If you are in the room when it happens
Not all bus throwing incidents are clandestine; some particularly brazen co-workers do it right in front of you. The villain is assuming you’ll be too shocked or too scared to defend yourself and you likely will be frozen for a few seconds. Take a breath, stay calm and if you have the courage and feel that you are in a safe space to defend yourself, speak up right then and there. Something along the lines of:
“Actually Carol, that isn’t true. While I was part of the team that worked on this, I expressed my concerns early on that things were moving in the wrong direction and it would probably fail.”
“I’m not sure why you would think that but it’s not true. I met all of my deliverables for the project on time and on budget.”
If you’re not in a safe space, or feel you can’t defend yourself without crying, raising your voice or name-calling, wait until you’ve calmed down and then ask for a few moments with the most important person in the room and say something like:
“I need to tell you that I was unfairly blamed/criticized/singled out for what went wrong with this project and in fact, I did everything right. I didn’t feel calm enough to speak up at the time but I wanted to make sure that I did now.”
If you’re not there when it happens
This is a bit trickier. You can still defend yourself after the fact but you need to be creative. First of all you have to verify that it actually happened. Do you trust the person who told you? Is there an opportunity to fact-check the accusation with anyone else? In this case, you could ask the person who allegedly threw you under the bus, if you feel comfortable.
“I heard that you suggested I was responsible for (issue) in a meeting this week and we both know that isn’t true. I’m going to speak to (manager) but thought I would confirm with you that what I heard is true”
If they fess up, or even if they don’t, you can follow up with this:
“I have been told that I was unfairly blamed for the failure of project X by Simon in a meeting/discussion you were in this week. I felt it was important to tell you that I was unfairly targeted and in fact, I did everything I was supposed to do on the project. I would be happy to show you the results of my work but just wanted to make sure you were aware.”
If you don’t feel comfortable confronting the perpetrator or publicly clearing your name, you still have options. Find every opportunity possible to demonstrate your abilities and professionalism and defend yourself in more casual ways. For example, you could drop the following into workplace conversations:
“Project X was such a great project, it was really disappointing when it didn’t work it. I guess it goes to show you that even when you do everything right and meet all of your deliverables, things can still go wrong”

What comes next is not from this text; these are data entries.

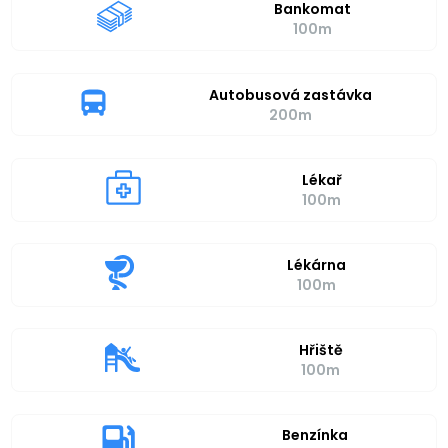
Bankomat
100m
Autobusová zastávka
200m
Lékař
100m
Lékárna
100m
Hřiště
100m
Benzínka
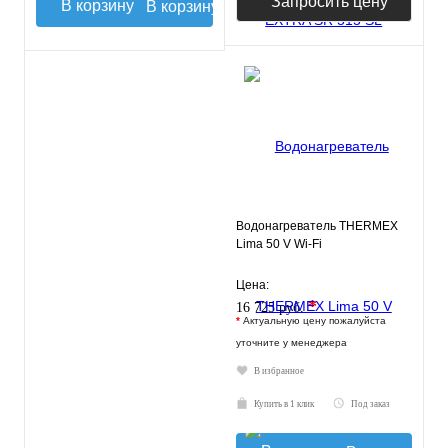
Запросить цену
В корзину
Водонагреватель THERMEX
Lima 50 V Wi-Fi
Цена:
*
16 725 руб.
*
Актуальную цену пожалуйста
уточните у менеджера
В избранное
Купить в 1 клик
Под заказ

I wish I could tell you that this goes away as you move up the ladder but I would be lying. Sadly, people who blame others for their own mistakes exist at all levels of organizations and the third known time I was thrown under the bus happened in the past year. And, for the record, I never did exact my revenge on the agency founder who blamed me so many years ago but he had a public fall from grace much later and I like to think I had something to do with it.